[Dataset items]
======

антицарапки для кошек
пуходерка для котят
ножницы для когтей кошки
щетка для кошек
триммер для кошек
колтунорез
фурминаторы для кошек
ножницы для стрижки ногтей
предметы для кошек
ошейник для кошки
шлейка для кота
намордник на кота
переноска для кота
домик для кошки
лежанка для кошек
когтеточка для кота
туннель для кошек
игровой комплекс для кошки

======

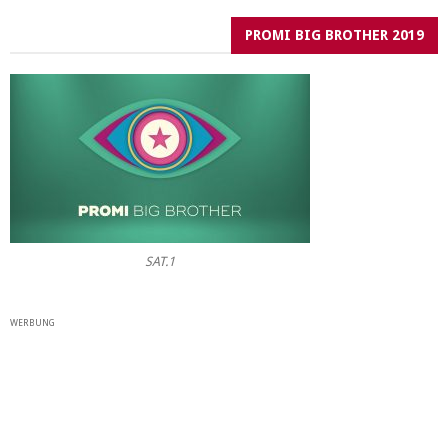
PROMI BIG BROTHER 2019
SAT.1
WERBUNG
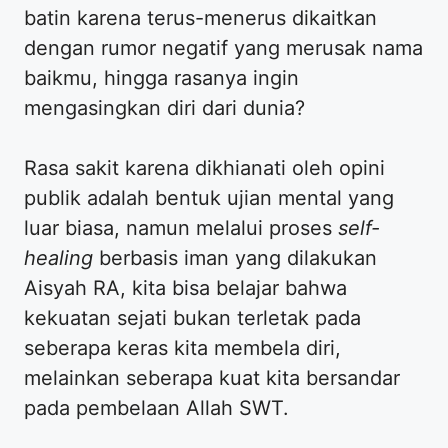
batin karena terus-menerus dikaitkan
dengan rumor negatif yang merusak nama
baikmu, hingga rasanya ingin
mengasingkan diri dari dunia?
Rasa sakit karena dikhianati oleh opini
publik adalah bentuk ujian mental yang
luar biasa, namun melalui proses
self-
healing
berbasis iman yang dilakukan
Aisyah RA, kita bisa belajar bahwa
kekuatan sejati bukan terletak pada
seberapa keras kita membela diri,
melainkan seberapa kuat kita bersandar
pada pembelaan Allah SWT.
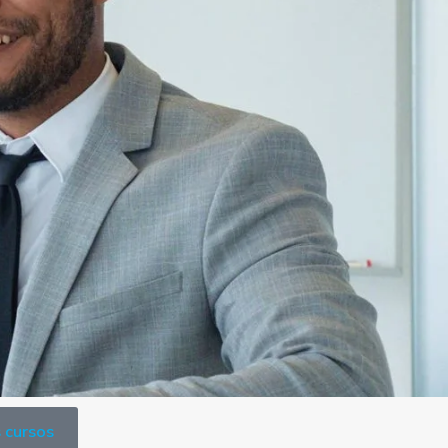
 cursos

======

Lay out as a numbered list the lines of the records above, from the line holding "антицарапки для кошек" through the line holding "игровой комплекс для кошки", both included. Skip any blank lines.

Result:
1. антицарапки для кошек
2. пуходерка для котят
3. ножницы для когтей кошки
4. щетка для кошек
5. триммер для кошек
6. колтунорез
7. фурминаторы для кошек
8. ножницы для стрижки ногтей
9. предметы для кошек
10. ошейник для кошки
11. шлейка для кота
12. намордник на кота
13. переноска для кота
14. домик для кошки
15. лежанка для кошек
16. когтеточка для кота
17. туннель для кошек
18. игровой комплекс для кошки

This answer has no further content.